A 48-year-old woman who presented with painlessness and fever for 1 week was admitted to People’s Hospital of Xinghua City (Jiangsu province, China) on December 6, 2017. Physical examination was negative. Her complete blood-cell-count (CBC) data (with references ranges in parentheses) were as follows: white blood cells (WBC), 180.7 (4.0–10.0) ×109/L; hemoglobin (HGB), 123 (110–150) g/L, and platelets (PLT), 53 (100–300) ×109/L. Bone marrow (BM) biopsy showed hypercellularity with 83.5% blast cells. Eosinophilia was not evident in either peripheral blood or BM. Flow cytometry analysis showed that the blast cells, which accounted for 95.2% of bone marrow karyocytes, were strongly positive for CD34, CD19, CD13, CD33, CD 11B, CD64, MPO, and CD79a. The chromosomal analysis of bone marrow cells revealed t (9;22) (q34; q11) translocation. Molecular genetics showed BCR/ABL (e1a2) fusion gene. According to the World Health Organization (WHO) 2016 criteria, the patient was diagnosed with Ph+MPAL. The patient was treated with imatinib (400 mg/day) and ALL-like chemotherapy (VDP: vincristine 2 mg/qwx4, daunorubicin 30 mg/m2 d1–3, prednisone 60 mg/m2 d1–28) on December 9, 2017. Also, preventive treatment was given with voriconazole (4 mg/kg, q12h). On December 12, 2017, the patient’s body temperature reached 38.6 ℃ and skin lesions developed on the right nasal that spread rapidly to the whole right nasal. Chest computed tomography (CT) examination was negative, and serum β-D-glucan, galactomannan tests, and blood culture examinations were negative.
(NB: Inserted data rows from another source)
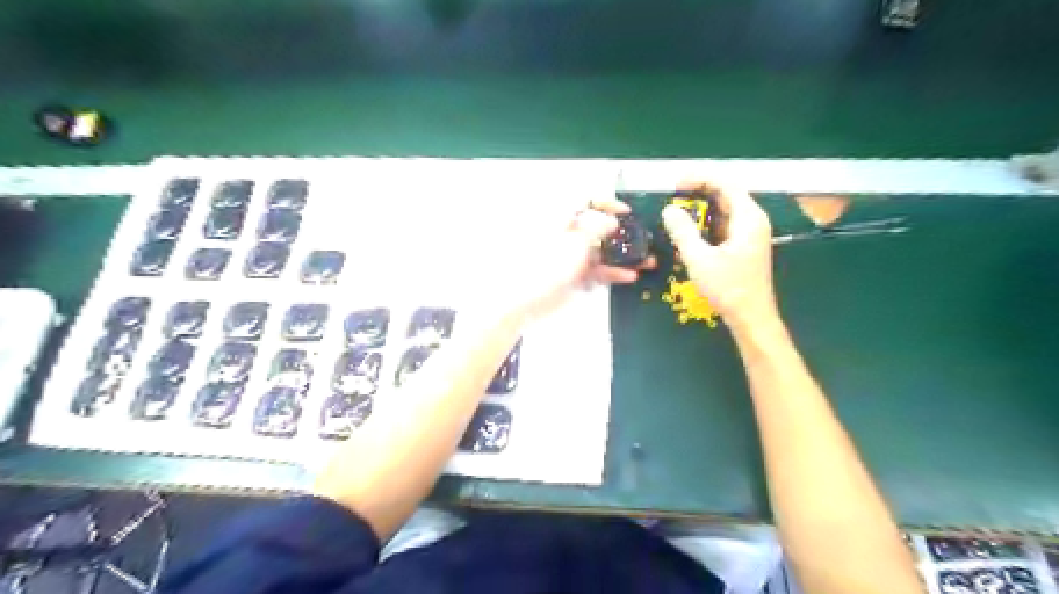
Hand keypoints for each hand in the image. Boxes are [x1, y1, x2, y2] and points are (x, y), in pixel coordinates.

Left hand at [506, 197, 649, 319]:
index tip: (627, 212)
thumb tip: (612, 220)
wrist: (523, 301)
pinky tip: (630, 276)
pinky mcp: (574, 277)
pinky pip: (597, 271)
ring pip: (602, 251)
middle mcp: (568, 234)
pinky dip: (613, 272)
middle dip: (623, 233)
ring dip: (624, 256)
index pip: (586, 199)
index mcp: (563, 218)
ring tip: (647, 261)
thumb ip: (598, 227)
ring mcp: (571, 256)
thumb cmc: (547, 264)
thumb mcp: (576, 241)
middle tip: (643, 239)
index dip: (608, 202)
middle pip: (599, 227)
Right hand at [659, 179, 775, 331]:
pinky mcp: (745, 245)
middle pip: (727, 194)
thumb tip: (669, 210)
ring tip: (678, 211)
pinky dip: (707, 222)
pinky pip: (725, 224)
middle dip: (700, 191)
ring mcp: (751, 233)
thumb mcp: (700, 259)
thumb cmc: (728, 288)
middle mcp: (753, 220)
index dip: (700, 179)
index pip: (726, 184)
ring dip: (702, 207)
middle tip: (674, 195)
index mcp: (748, 218)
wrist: (751, 317)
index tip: (676, 184)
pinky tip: (691, 231)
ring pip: (725, 209)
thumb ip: (683, 232)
Skin biopsy revealed hyphae consistent with mucormycosis. Wound secretion culture was positive for Rhizomucor species (Fig. 1). After the diagnosis of mucormycosis, according to the guidelines of the Infectious Diseases Society of America (IDSA), we administered liposomal amphotericin B (L-AMB) at 5 mg/kg on December 15, 2017. On December 17, 2017, the patient’s temperature returned to normal, and the mucormycosis infection was controlled successfully. She achieved complete remission from Ph+MPAL on February 10, 2018. The patient died of intracranial hemorrhage after 1 year.
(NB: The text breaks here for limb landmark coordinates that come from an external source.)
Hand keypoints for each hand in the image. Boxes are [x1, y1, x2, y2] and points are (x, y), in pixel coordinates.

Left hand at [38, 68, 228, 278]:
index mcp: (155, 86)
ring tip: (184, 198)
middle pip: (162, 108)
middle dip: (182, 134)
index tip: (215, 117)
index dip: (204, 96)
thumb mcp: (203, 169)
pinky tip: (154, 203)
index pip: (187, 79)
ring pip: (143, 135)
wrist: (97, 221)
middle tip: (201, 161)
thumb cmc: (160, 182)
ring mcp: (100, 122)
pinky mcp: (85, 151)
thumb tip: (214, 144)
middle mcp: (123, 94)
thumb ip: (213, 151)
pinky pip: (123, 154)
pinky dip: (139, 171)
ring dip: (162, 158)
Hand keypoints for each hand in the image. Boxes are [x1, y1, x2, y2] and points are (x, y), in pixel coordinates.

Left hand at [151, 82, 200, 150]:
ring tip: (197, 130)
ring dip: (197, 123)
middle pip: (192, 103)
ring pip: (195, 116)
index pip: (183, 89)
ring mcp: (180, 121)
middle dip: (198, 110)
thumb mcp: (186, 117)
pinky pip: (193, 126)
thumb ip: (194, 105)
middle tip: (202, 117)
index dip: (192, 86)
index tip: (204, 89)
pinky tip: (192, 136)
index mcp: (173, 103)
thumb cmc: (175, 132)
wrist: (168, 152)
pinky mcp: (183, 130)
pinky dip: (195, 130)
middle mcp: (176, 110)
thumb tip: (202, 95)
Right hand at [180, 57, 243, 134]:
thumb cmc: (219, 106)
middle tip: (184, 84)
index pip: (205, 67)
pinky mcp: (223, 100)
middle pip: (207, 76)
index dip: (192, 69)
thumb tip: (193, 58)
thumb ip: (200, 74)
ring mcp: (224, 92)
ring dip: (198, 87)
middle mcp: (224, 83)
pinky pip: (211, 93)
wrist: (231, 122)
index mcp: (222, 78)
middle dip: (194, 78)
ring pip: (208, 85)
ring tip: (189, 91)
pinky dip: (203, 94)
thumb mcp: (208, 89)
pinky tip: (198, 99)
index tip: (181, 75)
Mucormycosis is a severe and rapidly progressing fungal infection caused by members of the genera Mucor, Rhizopus, Rhizomucor, and Lichtheimia (formerly Absidia) in the order Mucorales [6]. The present case demonstrates a progressive ROCM in Ph+MPAL during induction therapy. Mucormycosis in patients with diabetes mainly causes rhino-cerebral and sino-orbital infections [7]. As observed in the current case, ROCM infection usually originates from the paranasal sinuses, with bone destruction and subsequent invasion of the orbit, eye, and brain [8]. Unilateral facial edema, proptosis, and palatal or palpebral fistula developing into necrosis may be observed. In our case, after the diagnosis of mucormycosis infection, the patient was treated with liposomal amphotericin B and the disease was controlled. We hope that this case can provide a new perspective for the clinical diagnosis and treatment of Ph+MPAL.